*** Opening RECORDS PROVIDED ***
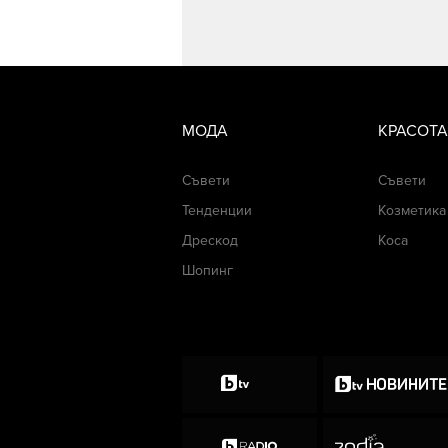
МОДА
КРАСОТА
Съвети
Съвети
Тенденции
Козметика
Дрескод
Коса
Шопинг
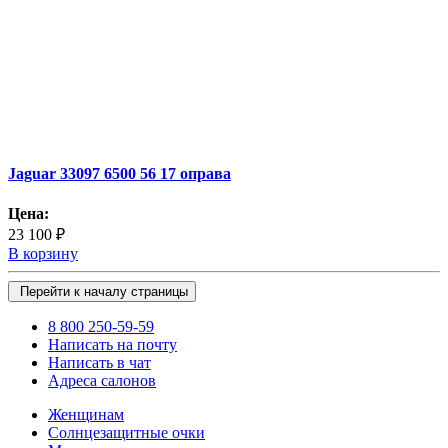
Jaguar 33097 6500 56 17 оправа
Цена:
23 100 ₽
В корзину
Перейти к началу страницы
8 800 250-59-59
Написать на почту
Написать в чат
Адреса салонов
Женщинам
Солнцезащитные очки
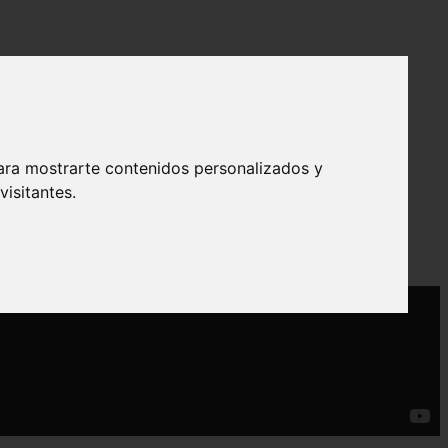
ara mostrarte contenidos personalizados y
isitantes.
 evitar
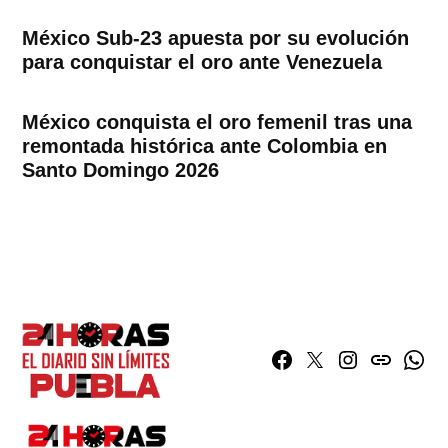
México Sub-23 apuesta por su evolución
para conquistar el oro ante Venezuela
México conquista el oro femenil tras una
remontada histórica ante Colombia en
Santo Domingo 2026
Facebook
Twitter
Instagram
issuu
What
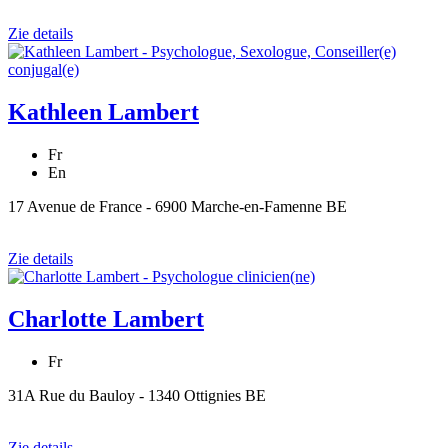
Zie details
Kathleen Lambert
Fr
En
17 Avenue de France - 6900 Marche-en-Famenne BE
Zie details
Charlotte Lambert
Fr
31A Rue du Bauloy - 1340 Ottignies BE
Zie details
*** Closing RECORDS PROVIDED ***
▸ ACTION ITEM
Please write out, exactly as they appear, the lines from the one containing "Kathleen Lambert" through the last line of the records above, and nothing more.

▸ WRITTEN ANSWER
Kathleen Lambert
Fr
En
17 Avenue de France - 6900 Marche-en-Famenne BE
Zie details
Charlotte Lambert
Fr
31A Rue du Bauloy - 1340 Ottignies BE
Zie details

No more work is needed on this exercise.